Pericarditis is the inflammation of the pericardium that is the sac-like covering of the heart and might also cause fluid buildup in the pericardial sac known as pericardial effusion. The etiology of pericarditis is mostly idiopathic, but it might also be due to virus, bacteria, trauma, certain drugs, radiation etc. It is diagnosed with the help of medical history and physical exam along with other imaging such as electrocardiogram, echocardiogram, and/or chest X-ray. The most common symptom of pericarditis is chest pain and it is mostly treated with pain medications and anti-inflammatory medications (ibuprofen), colchicines and/or steroids. If left untreated then it might lead to certain complications.
What Are The Complications Of Pericarditis?

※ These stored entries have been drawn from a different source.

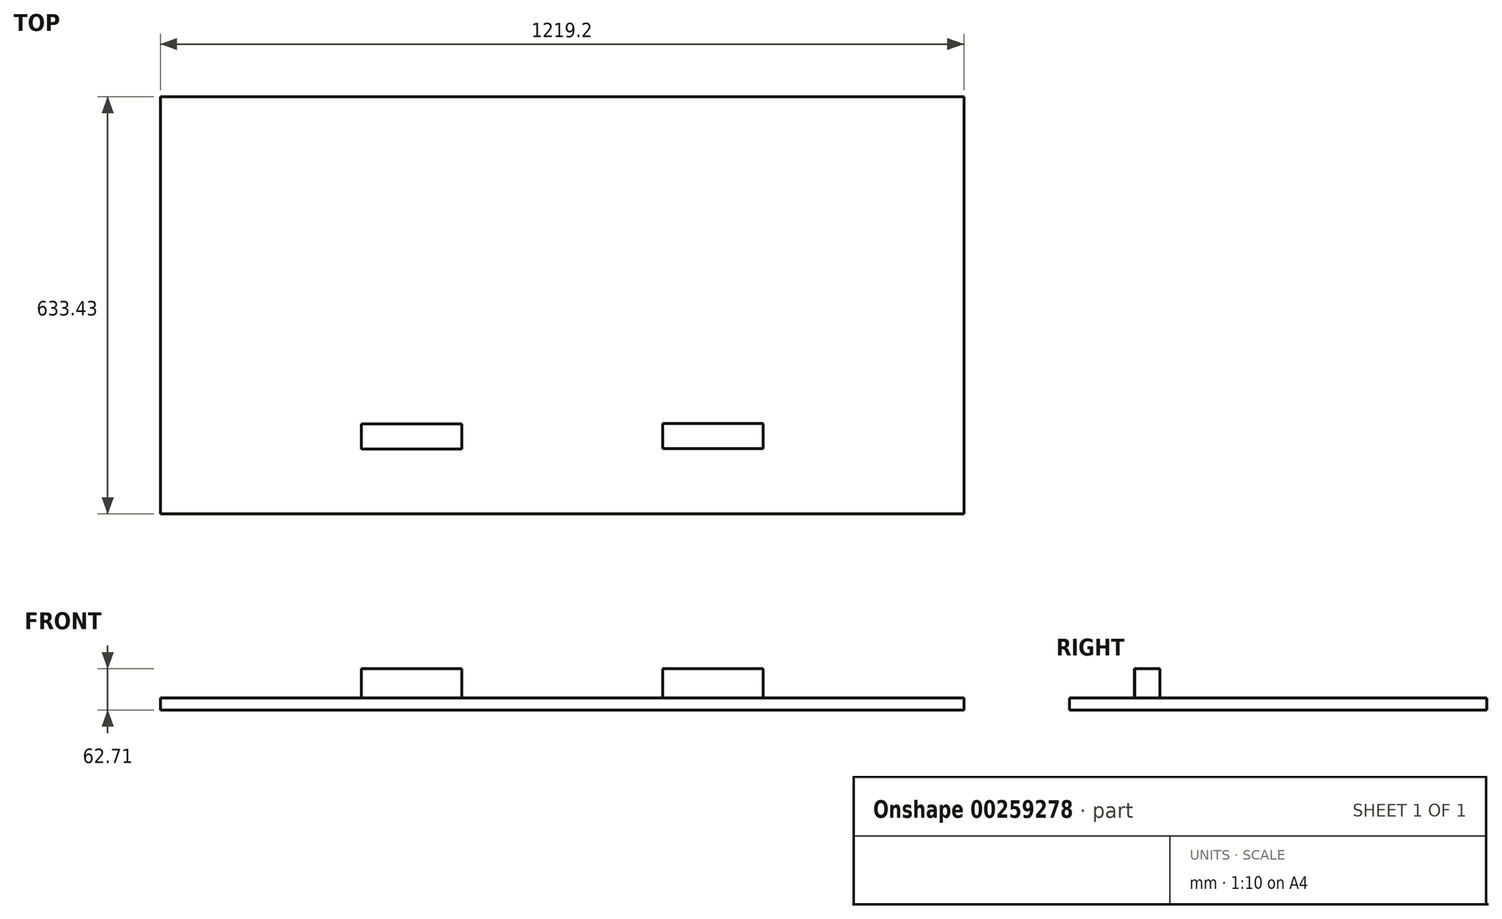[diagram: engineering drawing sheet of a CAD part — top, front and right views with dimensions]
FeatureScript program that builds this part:
annotation { "Feature Type Name" : "Feature", "Feature Type Description" : "" }
export const myFeature = defineFeature(function(context is Context, id is Id, definition is map)
    precondition{}
    {
        {
            var Q0;
            Q0=qCreatedBy(makeId("Top.planeOp"),FACE);
            var sketch = newSketch(context, id + "F0", { "sketchPlane" : qUnion([Q0])});
            skLineSegment(sketch, "E0.bottom", {"start": v(0, 0) * mm, "end": v(-1219.2, 0) * mm});
            skLineSegment(sketch, "E0.top", {"start": v(0, 633.43) * mm, "end": v(-1219.2, 633.43) * mm});
            skLineSegment(sketch, "E0.left", {"start": v(0, 0) * mm, "end": v(0, 633.43) * mm});
            skLineSegment(sketch, "E0.right", {"start": v(-1219.2, 0) * mm, "end": v(-1219.2, 633.43) * mm});
            skSolve(sketch);
        }
        {
            var Q0;
            Q0=qSketchRegion(id+"F0",true);
            extrude(context, id + "F1", {"entities" : qUnion([Q0]), "depth" : 18.26 * mm});
        }
        {
            var Q0;
            Q0=makeQuery(id+"F1.opExtrude","CAP_FACE",FACE,{"disambiguationData":[OSD([sQuery(id+"F0.wireOp",EDGE,"E0.bottom"),sQuery(id+"F0.wireOp",EDGE,"E0.top"),sQuery(id+"F0.wireOp",EDGE,"E0.left"),sQuery(id+"F0.wireOp",EDGE,"E0.right")])],"isStart":false});
            var sketch = newSketch(context, id + "F2", { "sketchPlane" : qUnion([Q0])});
            skLineSegment(sketch, "E1.bottom", {"start": v(-914.4, 136.66) * mm, "end": v(-762, 136.66) * mm});
            skLineSegment(sketch, "E1.top", {"start": v(-914.4, 98.56) * mm, "end": v(-762, 98.56) * mm});
            skLineSegment(sketch, "E1.left", {"start": v(-914.4, 136.66) * mm, "end": v(-914.4, 98.56) * mm});
            skLineSegment(sketch, "E1.right", {"start": v(-762, 136.66) * mm, "end": v(-762, 98.56) * mm});
            skLineSegment(sketch, "E2.bottom", {"start": v(-457.2, 137.4) * mm, "end": v(-304.8, 137.4) * mm});
            skLineSegment(sketch, "E2.top", {"start": v(-457.2, 99.3) * mm, "end": v(-304.8, 99.3) * mm});
            skLineSegment(sketch, "E2.left", {"start": v(-457.2, 137.4) * mm, "end": v(-457.2, 99.3) * mm});
            skLineSegment(sketch, "E2.right", {"start": v(-304.8, 137.4) * mm, "end": v(-304.8, 99.3) * mm});
            skLineSegment(sketch, "E3", {"start": v(-914.4, 117.6) * mm, "end": v(-1219.2, 117.6) * mm, "construction": true});
            skLineSegment(sketch, "E4", {"start": v(-762, 117.6) * mm, "end": v(-457.2, 117.6) * mm, "construction": true});
            skLineSegment(sketch, "E5", {"start": v(-304.8, 118.35) * mm, "end": v(0, 118.35) * mm, "construction": true});
            skSolve(sketch);
        }
        {
            var Q0;
            Q0=makeQuery(id+"F2.imprint","IMPRINT",FACE,{"disambiguationData":[TD([[makeQuery(id+"F2.imprint","IMPRINT",EDGE,{"derivedFrom":sQuery(id+"F2.wireOp",EDGE,"E1.bottom")}),-1.0]])]});
            var Q1;
            Q1=makeQuery(id+"F2.imprint","IMPRINT",FACE,{"disambiguationData":[TD([[makeQuery(id+"F2.imprint","IMPRINT",EDGE,{"derivedFrom":sQuery(id+"F2.wireOp",EDGE,"E2.bottom")}),-1.0]])]});
            extrude(context, id + "F3", {"entities" : qUnion([Q0, Q1]), "operationType" : NewBodyOperationType.ADD, "depth" : 44.45 * mm});
        }
    });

The most common complications of untreated pericarditis are:
It is the altered functioning or decreased blood pumping of the heart due to fluid accumulation in the pericardial sac. The fluid accumulates either gradually or rapidly (such as in a trauma), which depends totally on the cause. If the fluid accumulates gradually then the heart can adapt to the change and will present with symptoms such as shortness of breath and difficulty in doing daily activities leading to fatigue. However, if fluid accumulation is quick as in the case of bleeding due to trauma then even slight increase in the fluid can cause serious problems. The increased pericardial fluid can cause difficulty in ventricular blood pumping to other organs thus reducing the blood supply to other organs and also it can cause decreased return of blood from other organs to the atria, overall, leading to decreased blood in the heart with decrease in blood pressure.

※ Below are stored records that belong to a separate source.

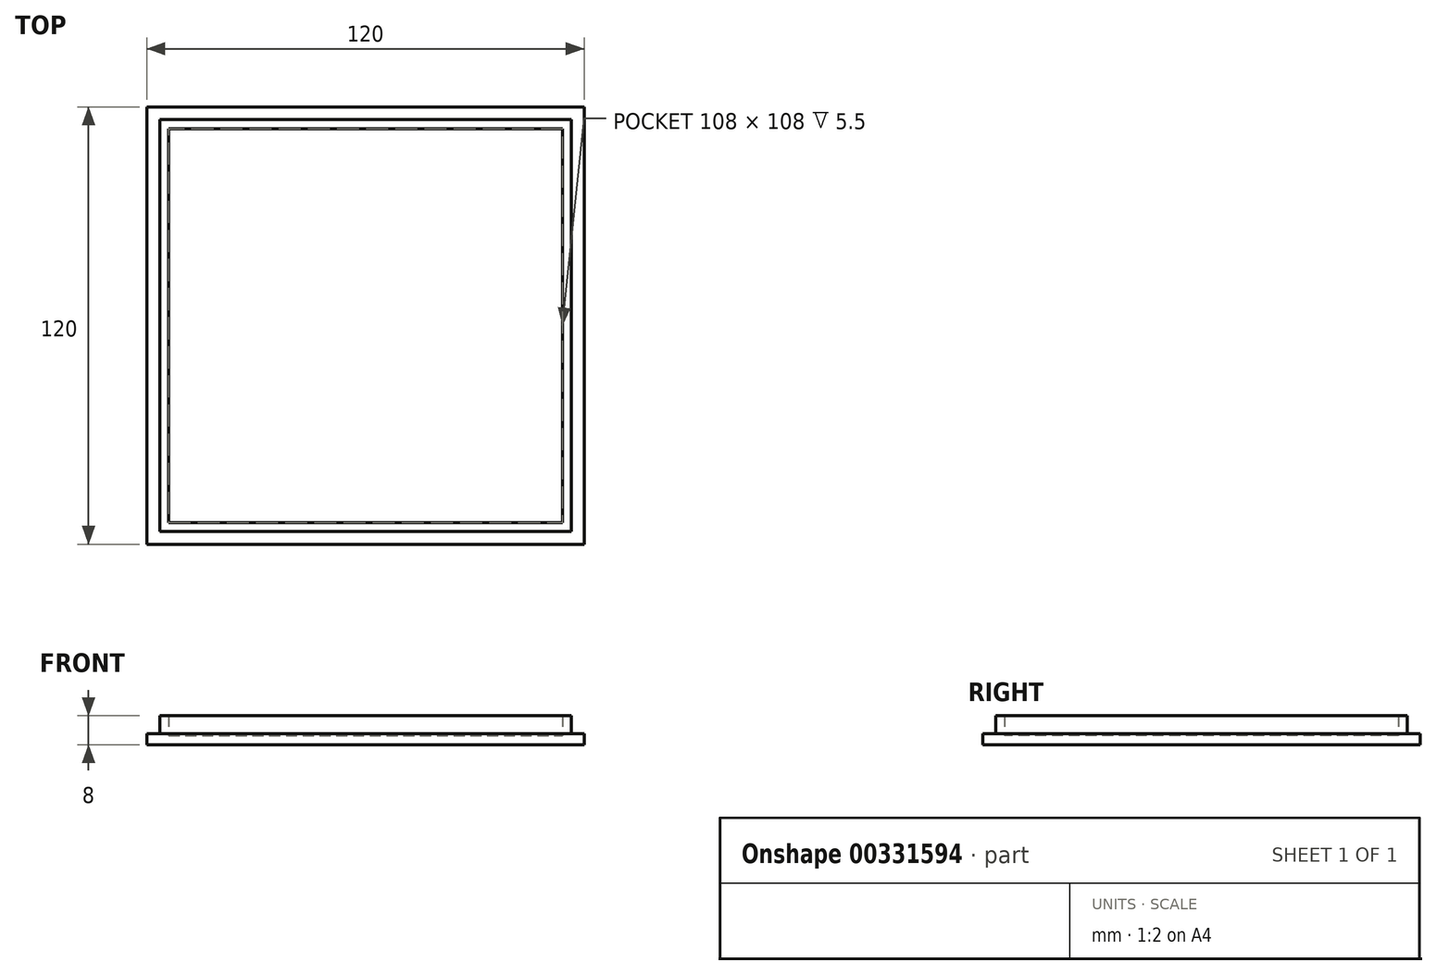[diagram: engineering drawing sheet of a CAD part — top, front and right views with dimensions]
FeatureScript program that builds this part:
annotation { "Feature Type Name" : "Feature", "Feature Type Description" : "" }
export const myFeature = defineFeature(function(context is Context, id is Id, definition is map)
    precondition{}
    {
        {
            var Q0;
            Q0=qCreatedBy(makeId("Top.planeOp"),FACE);
            var sketch = newSketch(context, id + "F0", { "sketchPlane" : qUnion([Q0])});
            skLineSegment(sketch, "E0.bottom", {"start": v(60, -60) * mm, "end": v(-60, -60) * mm});
            skLineSegment(sketch, "E0.top", {"start": v(60, 60) * mm, "end": v(-60, 60) * mm});
            skLineSegment(sketch, "E0.left", {"start": v(60, -60) * mm, "end": v(60, 60) * mm});
            skLineSegment(sketch, "E0.right", {"start": v(-60, -60) * mm, "end": v(-60, 60) * mm});
            skPoint(sketch, "E0.middle", {"position": v(0, 0) * mm});
            skSolve(sketch);
        }
        {
            var Q0;
            Q0=qSketchRegion(id+"F0",true);
            extrude(context, id + "F1", {"entities" : qUnion([Q0]), "depth" : 3 * mm});
        }
        {
            var Q0;
            Q0=makeQuery(id+"F1.opExtrude","CAP_FACE",FACE,{"disambiguationData":[OSD([sQuery(id+"F0.wireOp",EDGE,"E0.bottom"),sQuery(id+"F0.wireOp",EDGE,"E0.top"),sQuery(id+"F0.wireOp",EDGE,"E0.left"),sQuery(id+"F0.wireOp",EDGE,"E0.right")])],"isStart":false});
            var sketch = newSketch(context, id + "F2", { "sketchPlane" : qUnion([Q0])});
            skLineSegment(sketch, "E1.bottom", {"start": v(56.5, -56.5) * mm, "end": v(-56.5, -56.5) * mm});
            skLineSegment(sketch, "E1.top", {"start": v(56.5, 56.5) * mm, "end": v(-56.5, 56.5) * mm});
            skLineSegment(sketch, "E1.left", {"start": v(56.5, -56.5) * mm, "end": v(56.5, 56.5) * mm});
            skLineSegment(sketch, "E1.right", {"start": v(-56.5, -56.5) * mm, "end": v(-56.5, 56.5) * mm});
            skPoint(sketch, "E1.middle", {"position": v(0, 0) * mm});
            skSolve(sketch);
        }
        {
            var Q0;
            Q0=qSketchRegion(id+"F2",true);
            extrude(context, id + "F3", {"entities" : qUnion([Q0]), "operationType" : NewBodyOperationType.ADD, "depth" : 5 * mm});
        }
        {
            var Q0;
            Q0=makeQuery(id+"F3.opExtrude","CAP_FACE",FACE,{"disambiguationData":[OSD([sQuery(id+"F2.wireOp",EDGE,"E1.bottom"),sQuery(id+"F2.wireOp",EDGE,"E1.top"),sQuery(id+"F2.wireOp",EDGE,"E1.left"),sQuery(id+"F2.wireOp",EDGE,"E1.right")])],"isStart":false});
            shell(context, id + "F4", {"entities" : qUnion([Q0]), "thickness" : 2.5 * mm});
        }
    });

Cardiac tamponade, if left untreated, may lead to shock, hypotension, difficulty breathing and even congestive heart failure. The physical exam in cardiac tamponade patient will show decreased blood pressure, muffled heart sounds on heart auscultation along with distention of neck veins. Diagnosis may also involve electrocardiogram, chest X-ray and/or echocardiogram. Cardiac tamponade demands emergency treatment needing pericardiocentesis in which a long needle is used to drain fluid out of pericardial sac. This fluid drainage relieves pressure temporarily, thus giving time to treat the underlying illness. Until then a plastic tube/catheter may be left in place for drainage of further fluid unless the patient is stabilized.
It is the scarring or thickening of the pericardium due to recurrent or chronic pericarditis. The thickening of pericardium restricts proper functioning of the heart, thus restricting proper expansion of heart causing decreased cardiac output and heart function. Constrictive pericarditis is mostly caused by bleeding in the pericardium caused by trauma or heart operation. Other causes might include infections such as tuberculosis or fungus, radiation therapy to the chest or/and tumors.

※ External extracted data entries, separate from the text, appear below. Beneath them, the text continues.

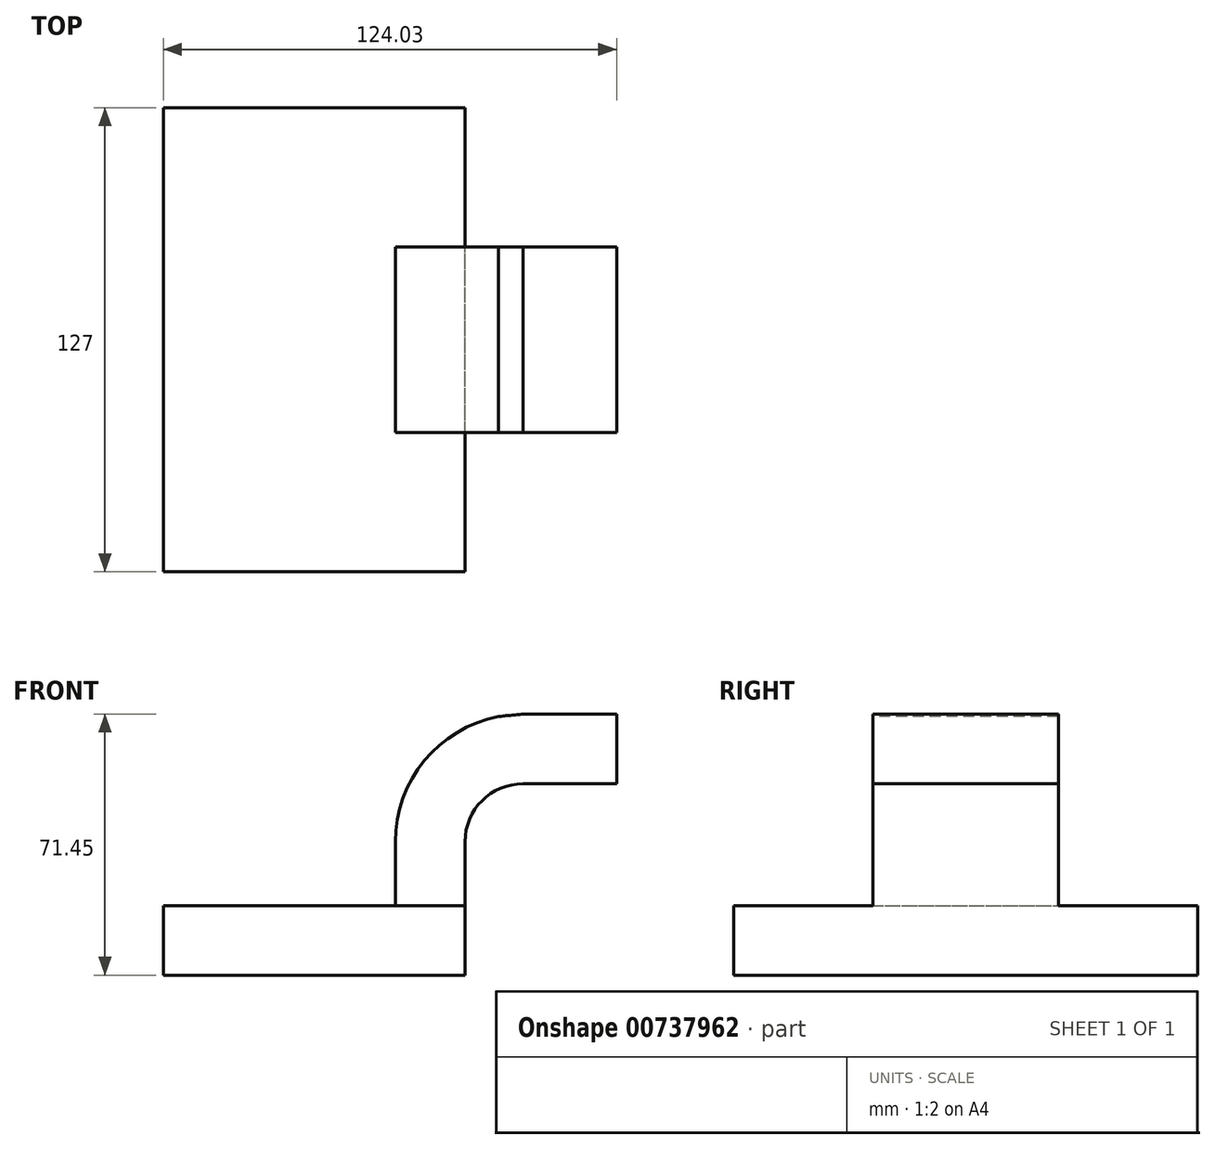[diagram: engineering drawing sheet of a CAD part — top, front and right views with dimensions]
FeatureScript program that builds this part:
annotation { "Feature Type Name" : "Feature", "Feature Type Description" : "" }
export const myFeature = defineFeature(function(context is Context, id is Id, definition is map)
    precondition{}
    {
        {
            var Q0;
            Q0=qCreatedBy(makeId("Front.planeOp"),FACE);
            var sketch = newSketch(context, id + "F0", { "sketchPlane" : qUnion([Q0])});
            skLineSegment(sketch, "E0.bottom", {"start": v(-29.35, 9.17) * mm, "end": v(53.2, 9.17) * mm});
            skLineSegment(sketch, "E0.top", {"start": v(-29.35, -9.88) * mm, "end": v(53.2, -9.88) * mm});
            skLineSegment(sketch, "E0.left", {"start": v(-29.35, 9.17) * mm, "end": v(-29.35, -9.88) * mm});
            skLineSegment(sketch, "E0.right", {"start": v(53.2, 9.17) * mm, "end": v(53.2, -9.88) * mm});
            skLineSegment(sketch, "E1", {"start": v(53.2, 9.17) * mm, "end": v(53.2, 26.64) * mm});
            skArc(sketch, "E2", {"start": v(53.2, 26.64) * mm, "mid": v(57.85, 37.87) * mm, "end": v(69.07, 42.52) * mm});
            skLineSegment(sketch, "E3.bottom", {"start": v(123.05, 66.32) * mm, "end": v(72.25, 66.32) * mm});
            skLineSegment(sketch, "E3.top", {"start": v(123.05, 37.74) * mm, "end": v(72.25, 37.74) * mm});
            skLineSegment(sketch, "E3.left", {"start": v(123.05, 66.32) * mm, "end": v(123.05, 37.74) * mm});
            skLineSegment(sketch, "E3.right", {"start": v(72.25, 66.32) * mm, "end": v(72.25, 37.74) * mm});
            skPoint(sketch, "E3.middle", {"position": v(97.65, 52.03) * mm});
            skLineSegment(sketch, "E4", {"start": v(69.07, 42.52) * mm, "end": v(94.68, 42.52) * mm});
            skLineSegment(sketch, "E5.0", {"start": v(69.07, 61.57) * mm, "end": v(94.68, 61.57) * mm});
            skArc(sketch, "E5.1", {"start": v(34.15, 26.64) * mm, "mid": v(44.38, 51.34) * mm, "end": v(69.07, 61.57) * mm});
            skLineSegment(sketch, "E5.2", {"start": v(34.15, 9.17) * mm, "end": v(34.15, 26.64) * mm});
            skLineSegment(sketch, "E6", {"start": v(94.68, 42.52) * mm, "end": v(94.68, 61.57) * mm});
            skLineSegment(sketch, "E7", {"start": v(94.68, 61.57) * mm, "end": v(94.68, 66.32) * mm});
            skLineSegment(sketch, "E8", {"start": v(94.68, 66.32) * mm, "end": v(94.68, 37.74) * mm});
            skFitSpline(sketch, "E9", {"points": [v(-29.35, 9.17) * mm, v(69.07, 61.57) * mm], "startDerivative": vector(51.04, 84.87) * mm, "endDerivative": vector(207.21, 18.59) * mm});
            skSolve(sketch);
        }
        {
            var Q0;
            Q0=makeQuery(id+"F0.imprint","IMPRINT",FACE,{"disambiguationData":[TD([[makeQuery(id+"F0.imprint","IMPRINT",EDGE,{"derivedFrom":sQuery(id+"F0.wireOp",EDGE,"E0.top")}),1.0]])]});
            extrude(context, id + "F1", {"entities" : qUnion([Q0]), "endBound" : BoundingType.SYMMETRIC, "depth" : 127 * mm, "offsetDistance" : 25.4 * mm});
        }
        {
            var Q0;
            {var subQ5=sQuery(id+"F0.wireOp",EDGE,"E1");Q0=makeQuery(id+"F0.imprint","IMPRINT",FACE,{"disambiguationData":[TD([[makeQuery(id+"F0.imprint","IMPRINT",EDGE,{"derivedFrom":subQ5}),1.0]])]});}
            var Q1;
            {var subQ0=sQuery(id+"F0.wireOp",EDGE,"E5.0");var subQ1=sQuery(id+"F0.wireOp",EDGE,"E3.right");var subQ2=makeQuery(id+"F0.imprint","INTERSECT",VERTEX,{"derivedFrom":[subQ1,subQ0]});Q1=makeQuery(id+"F0.imprint","IMPRINT",FACE,{"disambiguationData":[TD([[makeQuery(id+"F0.imprint","IMPRINT",EDGE,{"disambiguationData":[TD([[subQ2,-1.0]])],"derivedFrom":subQ1}),1.0]])]});}
            extrude(context, id + "F2", {"entities" : qUnion([Q0, Q1]), "operationType" : NewBodyOperationType.ADD, "endBound" : BoundingType.SYMMETRIC, "depth" : 50.8 * mm, "offsetDistance" : 25.4 * mm});
        }
    });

Constrictive pericarditis is a very rare condition, but it can occur in individuals who has a previous history of pericarditis and also patients dealing with autoimmune diseases (such as rheumatoid arthritis, systemic lupus, Sjogren’s syndrome) and with certain medications. Constrictive pericarditis is a slow process and the symptoms also progress slowly causing exertional shortness of breath, decreased stamina, and fatigue, swelling of extremities or abdomen, weight gain, atrial fibrillation (irregular heartbeat), chest pain and/or mild fever.
Evaluation of medical history, physical examination, electrocardiogram, echocardiogram, chest X-ray, MRI, cardiac catheterization and/or CT scan make the diagnosis of constrictive pericarditis. Since the diagnosis of constrictive pericarditis is difficult, in most cases is confused with other heart conditions, and is often misdiagnosed with cardiac tamponade or restrictive cardiomyopathy. The treatment of constrictive pericarditis includes pericardiectomy that involves removal of the thickened portion of the heart, which improves functioning of the heart.
It is better to prevent complications as far as possible by being vigilant of one’s health and taking proper measures to prevent the disease as far as possible and lead a healthy life.